# Apply for PR Australia



## johnsunnydew (Sep 1, 2015)

I am Sunny John currently working in INDIA and wish to apply for migration to AUTRALIA, SYDNEY with VISA 189.
I would really appreciate if you could provide me some details as to what criteria do I need to possess for my skillset, before lodging an EOI.

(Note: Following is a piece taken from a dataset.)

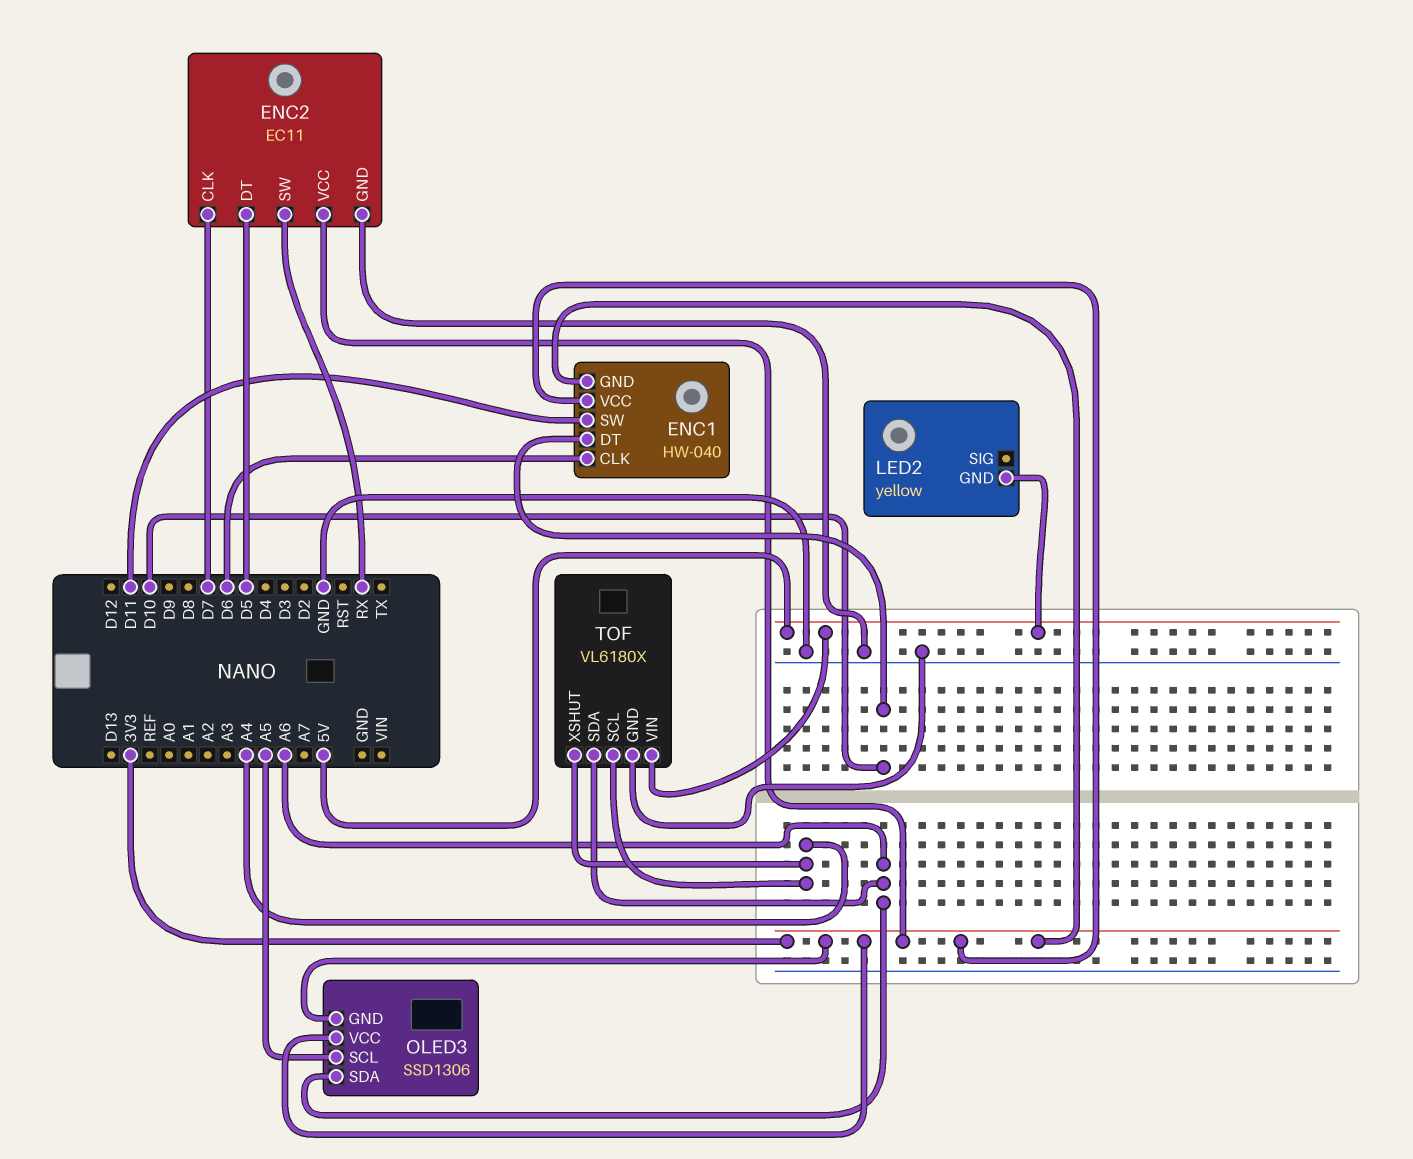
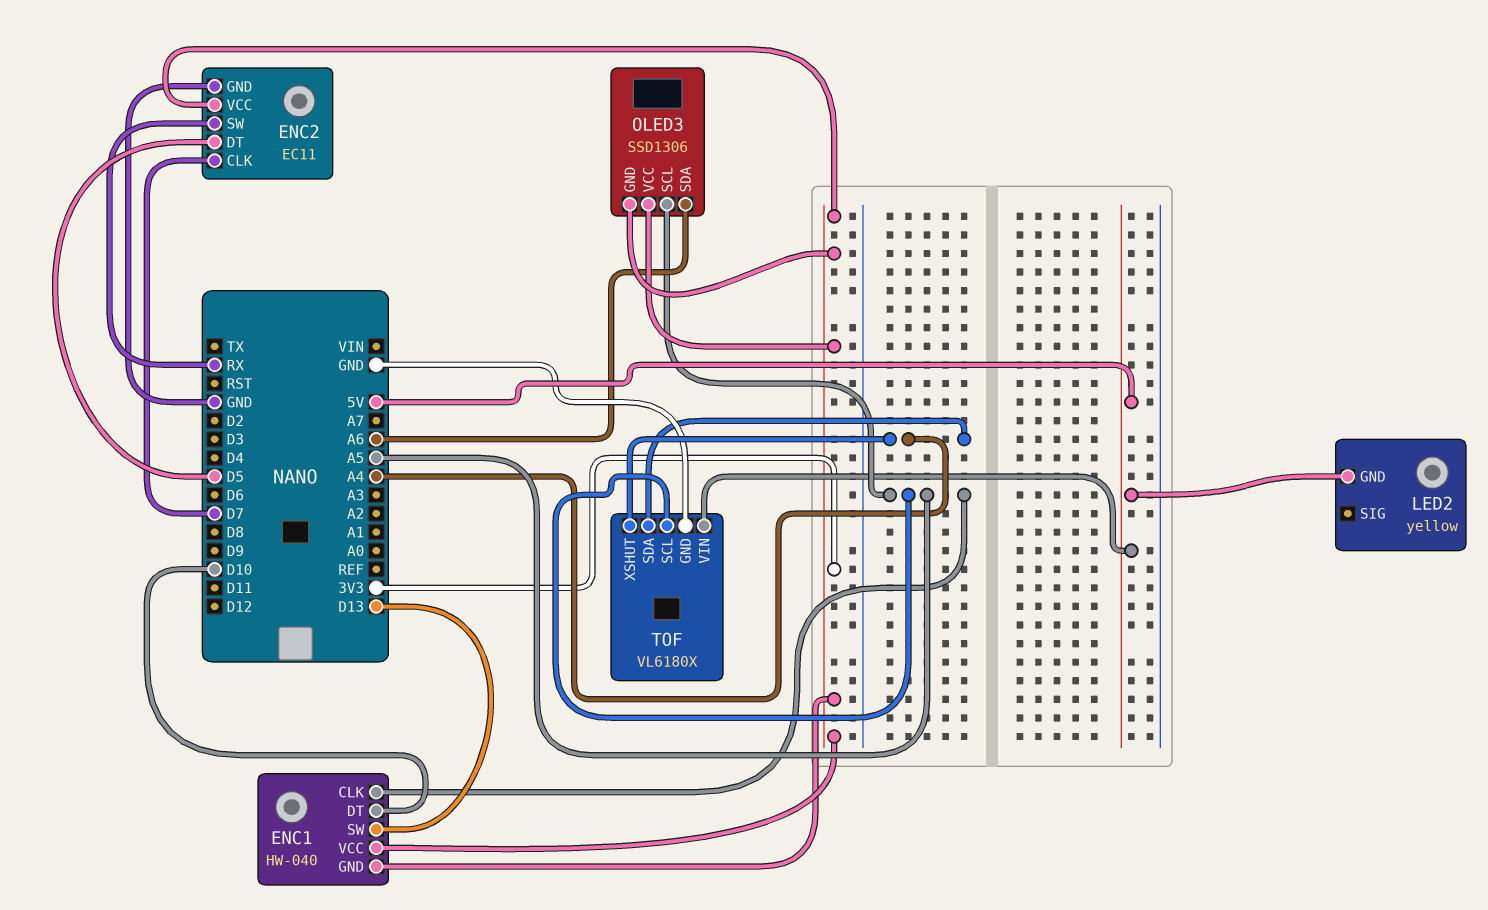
ENC1 pin CLK: D6 -> A5
ENC1 pin SW: D11 -> D13
TOF pin SCL: A4 -> A5
TOF pin SDA: A6 -> A4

My details are as follows.

Name : Sunny.D.John
Age: 30yrs
Skillset: Software Engineer with 5.8yrs of Experience in IT.
Education: MCA(Master of Computer Application).


Questions are as follows:

Currently with the points that I qualify, I see that I possess 55 points. Short of 5 points to get hold of the 60 mark. I have registered for the IELTS this month on the 26th Sept 2015.
Do I need to achieve the band 7 score in all the modules to get the 10 points so that I cross over the 60 mark?
Can I proceed with lodging EOI before my IELTS test?
If not on Visa Subclass 189,what are the other options through which I can apply for? I have my own brother who is a PR and a citizenship holder in Australia, SYDNEY. With this will I be able to get any point?


----------



## vamsii (Sep 27, 2015)

You need to have valid IELTS before applying EOI


----------



## dpkmax (Mar 17, 2015)

Mate you need 7 in IELTS in each band to get 10 points. EOI to be submitted only once you confirm you have 60 points minimum. If you get IELTS 8 that is in each band you get 20 points or you take State Sponsorship for 5 points. 
Here's the good news FORGET IELTS don't waste money Give PTE and try to gain min 79 points you will get 20 points which will give u a good score IELTS is useless All the best


----------



## rightmove (Nov 24, 2015)

I also want to know the details for the same. if you know the best ways then guide us.


----------



## Ajeet (Nov 24, 2015)

rightmove said:


> I also want to know the details for the same. if you know the best ways then guide us.


What exactly do you want to know, mate?


----------